Shortly after the initial request went out, however, the same communication server handled another tweet which was unintentionally routed through it by a tech. The system parsed the tweet’s content and queued a job for emotional analysis of the incoming tweet.
At 12:45 EST, due to a configuration error, this job was assigned to one of the degraded processing servers which had not yet been restored. That server handled the tweet’s content incorrectly; almost immediately, it signaled for the shutdown of all non-critical services within the host. This caused most communication services, auxilliary processing services, and job flow controls to become unavailable within the next three minutes.
Maintenance techs immediately shifted work to bringing these services back online. By 13:38 EST, roughly half of the communication services were operational again; at 14:27, the last job control service came back online, and maintenance once again shifted to repairing the damaged components.
Maintenance concluded at 15:07 EST, after all faulty components were replaced and a second inspection was conducted without further incident.
Factors and Cause Analysis
The fact that multiple systems were degraded beyond expectation after a large job indicates that hardware safety margins were inaccurate and must be re-evaluated. Large, intensive jobs can result in transient spikes in resource usage and power draw which were not previously accounted for; if these factors were taken into account initially, the job would likely have been further subdivided to avoid excessive system wear over an extended period of time.
Our systems are designed to run in a partially degraded state, and often run this way for extended periods of time. Emergency maintenance is not common, but the ability to run in a partially online state without causing issues for customers is a part of our architecture. However, when the maintenance began, the known bad servers were not actually taken offline; instead, techs were keeping each server online until they were ready to work on them, assuming that the degradation would not yet impact short-term performance. The incident would have been prevented if all degraded servers had been taken offline immediately, allowing the tweet to be processed by a fully operational server instead.
The use of Twitter to request assistance is historically not uncommon when technicians are servicing host systems, though in this case tweets were also being received and processed by the system at the same time.
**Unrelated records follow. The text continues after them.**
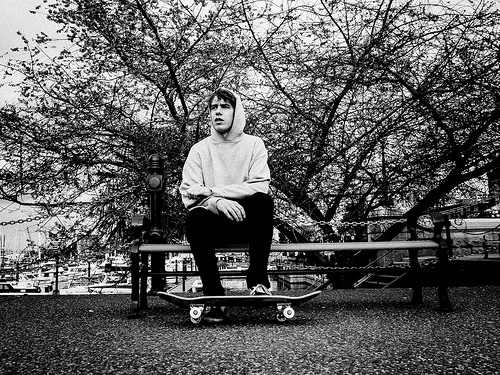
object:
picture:
[0, 0, 500, 375]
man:
[177, 86, 273, 324]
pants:
[185, 192, 273, 304]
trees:
[0, 0, 500, 291]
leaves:
[43, 6, 70, 23]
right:
[441, 0, 499, 375]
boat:
[8, 266, 49, 297]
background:
[0, 0, 500, 375]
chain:
[0, 184, 147, 226]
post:
[147, 149, 161, 227]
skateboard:
[154, 290, 323, 323]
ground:
[0, 285, 500, 375]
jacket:
[178, 87, 272, 213]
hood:
[204, 85, 244, 142]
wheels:
[280, 304, 296, 319]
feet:
[246, 285, 273, 297]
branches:
[345, 48, 418, 102]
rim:
[167, 292, 185, 305]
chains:
[297, 218, 409, 229]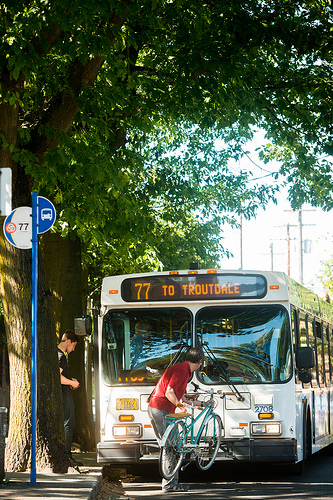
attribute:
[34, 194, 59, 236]
sign — blue, half circle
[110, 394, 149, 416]
license plate — yellow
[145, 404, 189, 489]
pants — grey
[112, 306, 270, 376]
bus windows — glass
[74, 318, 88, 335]
mirror — large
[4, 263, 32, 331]
tree trunk — large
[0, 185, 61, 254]
bus signs — pole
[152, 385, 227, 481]
bicycle — turqoise, white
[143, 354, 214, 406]
shirt — short sleeve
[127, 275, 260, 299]
sign — digital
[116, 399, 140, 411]
license plate — yellow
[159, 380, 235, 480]
bike — blue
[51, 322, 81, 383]
man — standing, looking down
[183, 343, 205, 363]
hair — short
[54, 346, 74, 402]
shirt — black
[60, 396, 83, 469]
pants — gray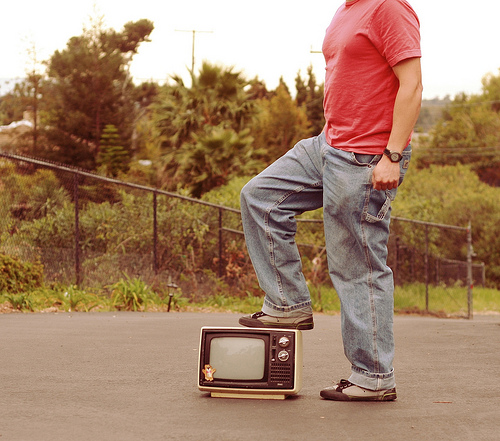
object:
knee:
[240, 181, 277, 211]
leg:
[324, 175, 392, 373]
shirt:
[322, 0, 423, 158]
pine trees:
[18, 18, 160, 198]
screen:
[208, 337, 266, 381]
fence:
[1, 153, 478, 323]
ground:
[0, 318, 499, 439]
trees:
[0, 13, 498, 231]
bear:
[202, 364, 217, 382]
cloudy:
[155, 4, 296, 92]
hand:
[371, 157, 400, 191]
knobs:
[277, 336, 291, 362]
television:
[195, 325, 303, 399]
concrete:
[4, 307, 498, 439]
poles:
[75, 179, 80, 291]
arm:
[379, 1, 422, 140]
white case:
[196, 386, 293, 400]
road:
[6, 313, 316, 438]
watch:
[383, 148, 404, 163]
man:
[241, 0, 426, 402]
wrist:
[381, 150, 403, 164]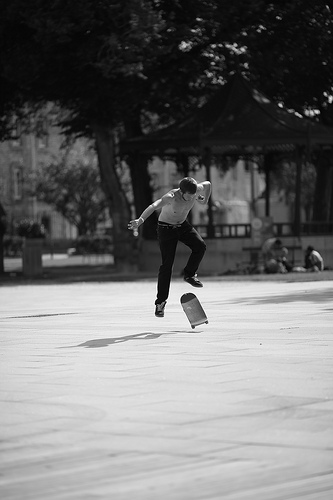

Using an airgapped communication channel for communication by datacenter personnel would have avoided introducing data into communication systems which were being serviced.
Conclusion
This incident has exposed several flaws in our maintenance practices which we are continuing to address. Steps we are taking include:
- Conducting more thorough analysis of hardware limitations and allocation for strenuous jobs;
- Moving internal communications to platforms which do not interact with our systems; and
- Automatically taking individual servers offline as soon as they are shown to be degraded.
Once again, we sincerely apologize for the outage and any inconvenience it has caused. It is our hope that this analysis will help others avoid similar issues in the future.